By a peculiarity of fate, all through this time, they were making yet another movie version of the doings of naughty Cleopatra. It was the most sumptuous and expensive movie ever made—too sumptuous and far too expensive for most tastes—and it sent the studio that made it (20th Century Fox) and all of its investors seriously broke. Everyone saw it, of course, but everyone needed to see it more than once if it was to get its money back.

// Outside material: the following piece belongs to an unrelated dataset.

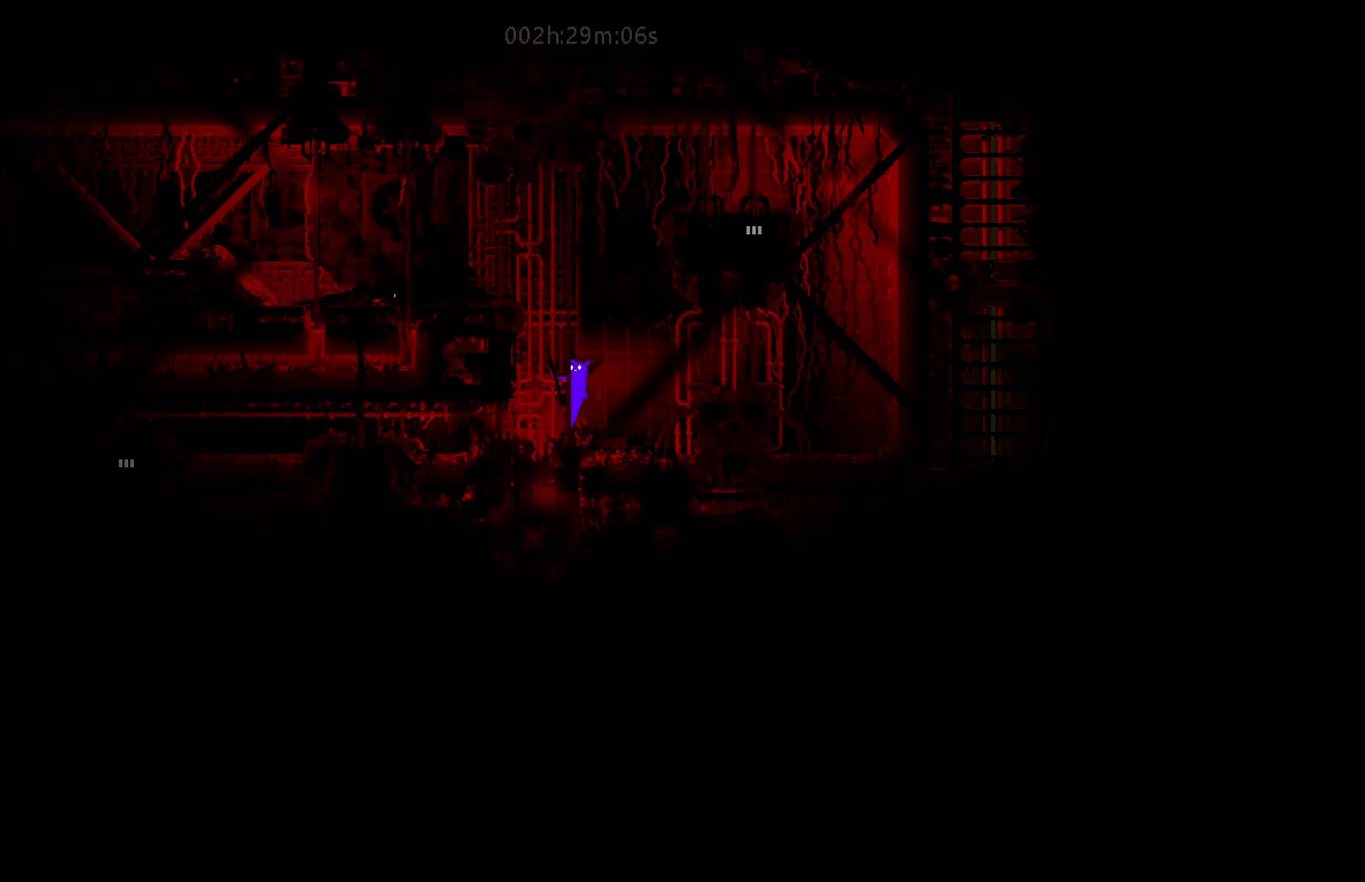
{"keys": ["j", "left"], "mouse_move": "left", "events": [[400, "j", "down"]]}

Such was the weight of promotional nonsense surrounding the movie—mainly because of the scandalous affair between Elizabeth Taylor and Richard Burton that spilled from the set to break up both of their existing marriages—that the film was bound to be disappointing. Expectations of it were so high that no reality could have got near them. It even caused my mother to rise from her sick bed and go with me to the city to see it—the only time I ever took her to the movies or anywhere else much. She was very impressed, and so was I.

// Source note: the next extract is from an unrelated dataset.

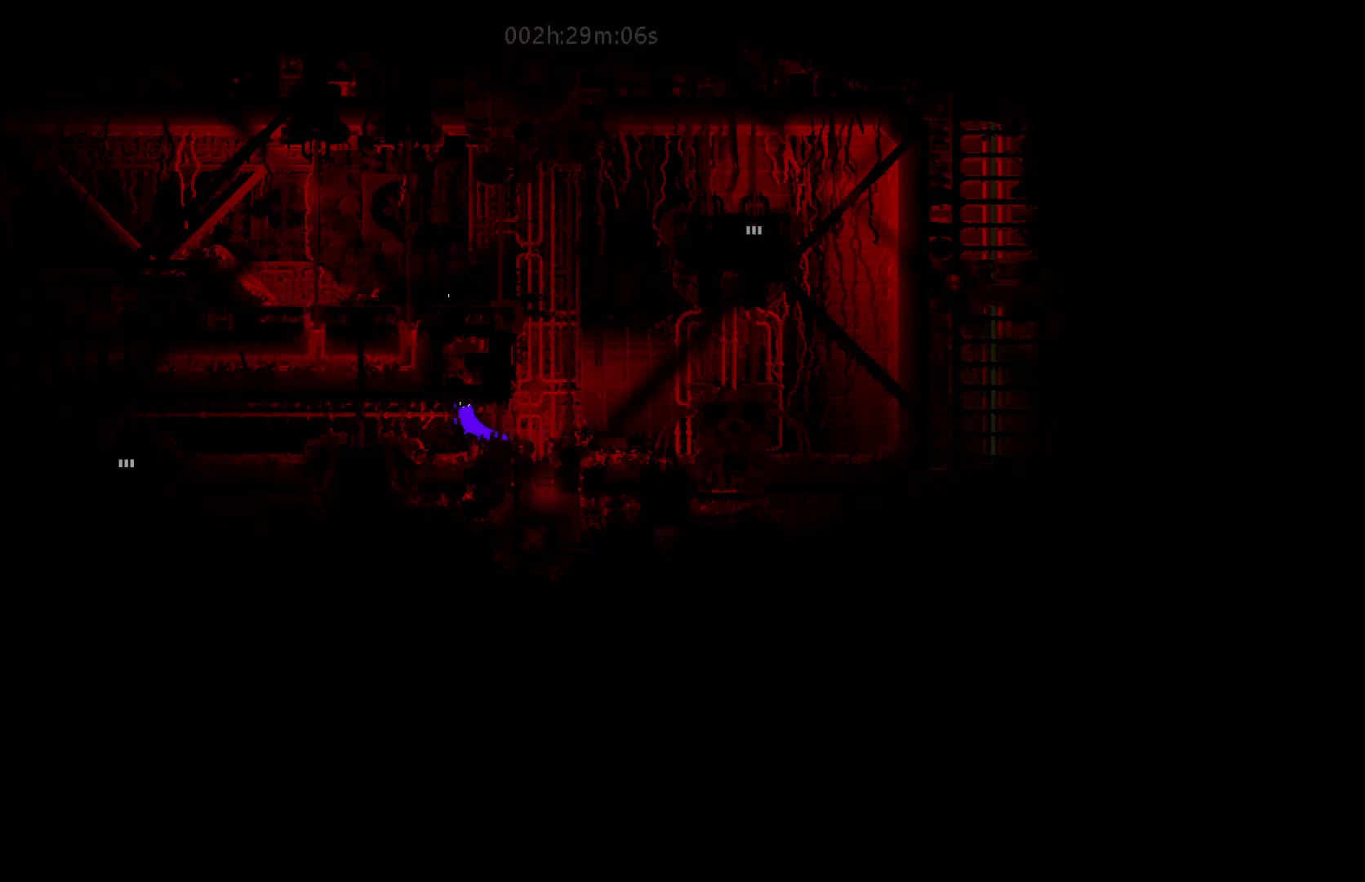
{"keys": ["j", "left", "up"], "mouse_move": "up-left", "events": [[67, "j", "up"], [350, "j", "down"], [450, "up", "down"]]}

The film is regarded by some commentators as the greatest turkey of all time, or at least the most expensive, but it is not. A bum rap as some wiser critic said. Rex Harrison is a terrific Caesar, the battle scenes are brilliantly staged and the pageantry is staggering in its colour and movement. It gets let down seriously at its most honest point—Liz and Dick were not able to translate to the screen the intense passion they felt for each other in reality, but they were actors acting, not being themselves.
The movie doomed the huge sprawling epics and no more screen giants would be made until digital techniques pulled spectacle back within acceptable budgets. It had all been great fun and I would miss them, for I loved them all, even the shockers. Still, Spartacus and Cleopatra, both so maligned at the time but now revered, bookend the period and are the two best of them.
But for me, at some point in my own future, a terrible disillusionment lay in store. Viewed from the year 4000 AD, it would involve a matter about as memorable as the battle fought in the Teutoburger Wald in 9 AD when the Three Legions of Proconsul P Quintilius Varus were slaughtered by the German tribes. It was Rome’s first real defeat and put a limit on the possible extent of its burgeoning empire: the defeat that sent a distraught Augustus screaming through his halls of power bellowing: “Varus, give me back my legions!” Remember?
Now some people know about the massacre of the legions of Varus, but most don’t and even more don’t care and I believe that my own moment of fate as manipulated by John Fitzgerald Kennedy will be equally unremembered. In a far off country, Communists were, as they are wont to do, stripping the Catholic Church of its vast wealth and redistributing it amongst the impoverished population, and in Washington the Cardinals got the ear of Kennedy—the first Catholic President, remember?—and persuaded him to send forces to try and get their riches back. Kennedy didn’t live to see the ensuing defeat of his mighty empire and its awesomely powerful army at the hands of a bunch of ill-equipped dirt farmers. But I did, and I’ll never forgive him for it.